Don’t forget Project Gutenberg. They have been going strong for years with the help and effort of wonderful volunteers!

These sorts of projects usually don’t get done because so many do not consider long-term contributions to culture to generate enough immediate profit or glory. This is the sort of ‘quiet’ inspired concern for the future of humankind that makes me proud to be a librarian. Will it keep us from a Dark Age? Let’s hope.

What a wonderful project!
Is there any way that we non-academic bibliophiles can help?
I have a reference library of hundreds of art, design and photography books, some of them unusual, that I have collected over the past forty plus years. I would be happy to share them in whatever manner it would be legal to do so.

Someone needs to define “indefinite future.” Let’s say 10,000 years. During that time this civilization will no doubt die, and a few others will rise and fall. How long will these libraries last? How long will state governments last? How long will universities last? How long will the English language last?

Read Miller’s “A Canticle for Liebowitz.”

Exciting project!
I just hope that it stays open and accessible to everyone. If successful, it will be remembered as one of the significant achievements of human civilization in the 21st century.
Just imagine the reach this kind of work could have on the world.

They should consider writing the material to stable microfilm stock and packaging it with a lens. How long will the digital equipment be available? A few dozen years at most?

I don’t see what is new in this article. Wasn’t this project always multi-institutional, always giving back to the donor library a copy of what was scanned and presenting to users snippets or whole text depending on copyright, regardless of who owned the paper?

Is it saying that now there will be a hot backup to Google? What has changed?

By using the word Haathi, Google seems to be invoking goodwill among India, land of the biggest community of developers and software people. Unlike the Bill Gates Foundation’s work , it costs nothing to a company famous for public relations cleverness. Also isn’t this move to to online media going to help Google /Search Engines tremendously to search for content. Maybe they will create Google Gadha libraries consisting of just plain PC’s running chrome. Gadha is Hindi for Donkey- An animal that is said to work hard.
//www.decisionstats.com

I think that a much better name would have been Elephant. So many more people would know right away what it means. Hathi is cute but meaningless for too many people. I for one, having reached the age where the intrusion of “senior moments” is pervasive, would have liked something easier to remember.

With respect to the project, what I understand is most valuable is that, at least in one of the Libraries involved, the actual “book-artifact” is also preserved and the content is available independently of the current technology. The “book-artifact” has value by itself and paper can be read mostly for a long, long time. Some digital products of the past are now lost for ever if they did not had a printed counterpart. Transferring to a new technology does not always preserve ALL the data. Data gets lost with every “upgrade”. Finally, in my view, the project “preserves” the role of the Library as the place to go find both the piece and the content for us now as well as for future generations

I am all for digital versions of most content and support the “Elephant” project as well as many others.
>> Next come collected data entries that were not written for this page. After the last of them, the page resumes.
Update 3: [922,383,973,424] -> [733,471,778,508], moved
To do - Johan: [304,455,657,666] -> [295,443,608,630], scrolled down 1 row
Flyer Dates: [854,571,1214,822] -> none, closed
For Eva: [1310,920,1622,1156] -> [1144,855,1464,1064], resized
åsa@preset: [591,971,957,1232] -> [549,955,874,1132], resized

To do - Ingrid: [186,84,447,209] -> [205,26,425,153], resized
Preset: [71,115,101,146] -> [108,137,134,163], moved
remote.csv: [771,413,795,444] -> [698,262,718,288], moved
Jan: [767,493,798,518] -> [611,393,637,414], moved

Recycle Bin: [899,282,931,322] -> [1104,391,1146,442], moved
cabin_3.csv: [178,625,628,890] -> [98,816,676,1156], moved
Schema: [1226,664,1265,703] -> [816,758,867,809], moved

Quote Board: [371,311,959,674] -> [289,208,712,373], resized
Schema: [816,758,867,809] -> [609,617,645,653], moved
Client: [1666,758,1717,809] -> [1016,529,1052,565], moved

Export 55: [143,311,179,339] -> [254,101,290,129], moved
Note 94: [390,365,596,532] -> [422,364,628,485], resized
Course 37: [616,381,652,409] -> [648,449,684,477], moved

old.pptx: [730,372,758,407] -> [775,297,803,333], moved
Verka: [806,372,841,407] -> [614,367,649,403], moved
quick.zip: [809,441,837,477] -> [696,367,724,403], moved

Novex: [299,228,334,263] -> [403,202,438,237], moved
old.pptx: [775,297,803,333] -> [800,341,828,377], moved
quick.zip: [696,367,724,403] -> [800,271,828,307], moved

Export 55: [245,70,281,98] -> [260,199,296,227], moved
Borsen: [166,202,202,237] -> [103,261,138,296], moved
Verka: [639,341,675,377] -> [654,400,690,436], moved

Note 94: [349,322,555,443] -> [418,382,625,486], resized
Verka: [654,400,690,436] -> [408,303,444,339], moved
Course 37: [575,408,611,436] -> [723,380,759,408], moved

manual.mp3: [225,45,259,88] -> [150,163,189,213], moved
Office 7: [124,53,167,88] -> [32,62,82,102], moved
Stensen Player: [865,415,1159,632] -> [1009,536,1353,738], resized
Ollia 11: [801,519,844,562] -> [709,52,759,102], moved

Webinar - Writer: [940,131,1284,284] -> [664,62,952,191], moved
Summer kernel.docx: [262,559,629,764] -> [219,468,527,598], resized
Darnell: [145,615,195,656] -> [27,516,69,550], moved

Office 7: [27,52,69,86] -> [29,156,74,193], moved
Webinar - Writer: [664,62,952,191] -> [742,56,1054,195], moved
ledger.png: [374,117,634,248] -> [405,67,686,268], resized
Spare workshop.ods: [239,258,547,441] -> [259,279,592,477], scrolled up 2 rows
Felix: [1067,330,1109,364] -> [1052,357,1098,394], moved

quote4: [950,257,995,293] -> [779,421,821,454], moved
They are crucial for the preservation and the access to knowledge. Most of us need to have access to the content / information as fast as possible. But we owe it to our future generations to preserve and give access to the whole experience. In the future, I can not imagine any other institution playing the role of preserving knowledge that the Library has been doing so well.

Here’s what’s new, per:
//chronicle.com/free/2008/10/5061n.htm

Database will be backed up by contributors, lest Google go bust or lose interest.

Currently each library’s catalog/search system can only search its own contributions; this will change so all contributions can be searched by all contributors (and by anybody with a browser anywhere??)

New services will be added; better easier way to learn what is in the collection; services for blind; enhanced search and display beyond what Google provides.